Pamela tiene 27 años y es muy guapa, aunque ahora mismo no se puede apreciar. Está sentada en el colchón esperando a que pasen las horas y ver hasta donde aguanta su cuerpo. Sólo con mirarla sabes que su vida no ha sido nada fácil.

Lo primero que queremos es entender un poco mejor lo que está sucediendo.

«Pamela, dónde has estado todo este tiempo?»

«Hace 4 años me fui de aquí porque mi marido quería matarme»

«¿Estás enferma? ¿qué te pasa?»

«Tengo Malaria»

Era evidente que Pamela no tenía Malaria. Nosotras lo sabíamos y ella sabía que lo sabíamos, pero aquí hay cosas que siguen siendo tabú y la gente prefiere no decirlas en alto. El Sida sigue siendo un problema que arrastra a millones de familias y del que la gente prefiere no oír hablar.

«Aveces creemos que si hacemos como que algo no existe, desaparece.
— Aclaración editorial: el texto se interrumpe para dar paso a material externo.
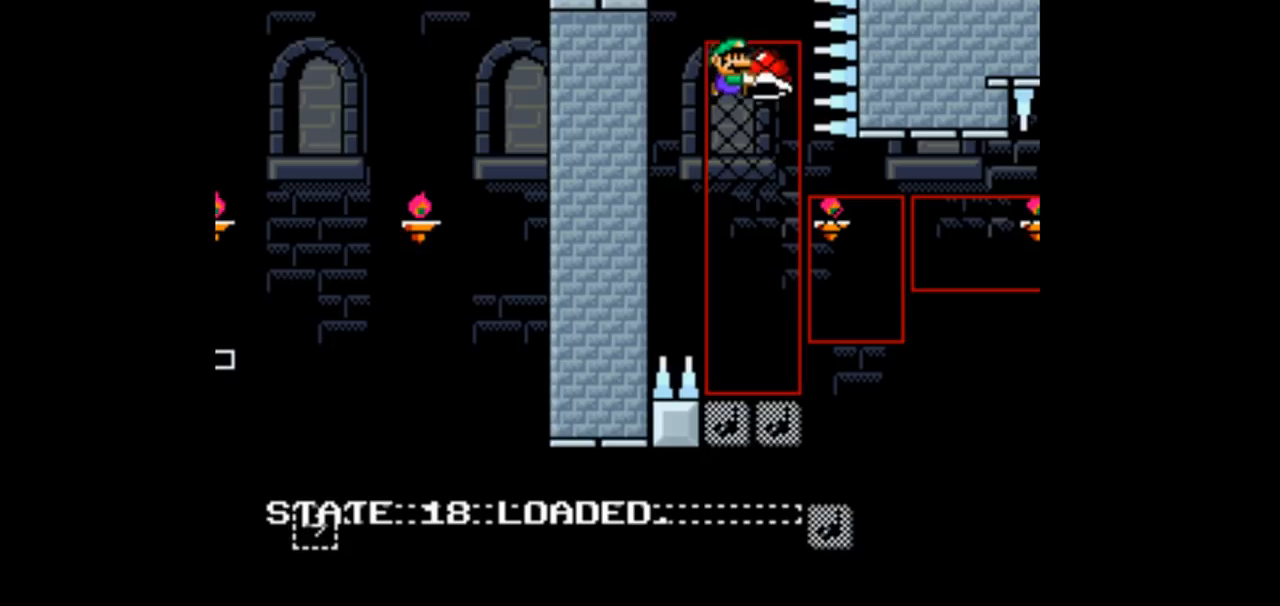
{"buttons": ["B", "Y"], "events": [[100, "DPAD_LEFT", "down"], [233, "DPAD_LEFT", "up"], [433, "DPAD_RIGHT", "down"], [500, "DPAD_RIGHT", "up"]]}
El problema es que sigue ahí, y sólo lo hacemos más grande»

Nosotras hablábamos y Eyoya seguía jugando con el hilo mientras yo sólo podía pensar en que ojalá no estuviese escuchando esa conversación, aunque claro, cuantas cosas habrá escuchado y visto un niño como él., no puedo ni hacerme una idea.

«¿Pamela dónde están tus hijos?»

Eyoya tiene 2 hermanos y los 2 han estado en Chumvi en algún momento, pero ahora les hemos perdido la pista.

«Uno está con su abuela y el otro en una casa para niños huérfanos».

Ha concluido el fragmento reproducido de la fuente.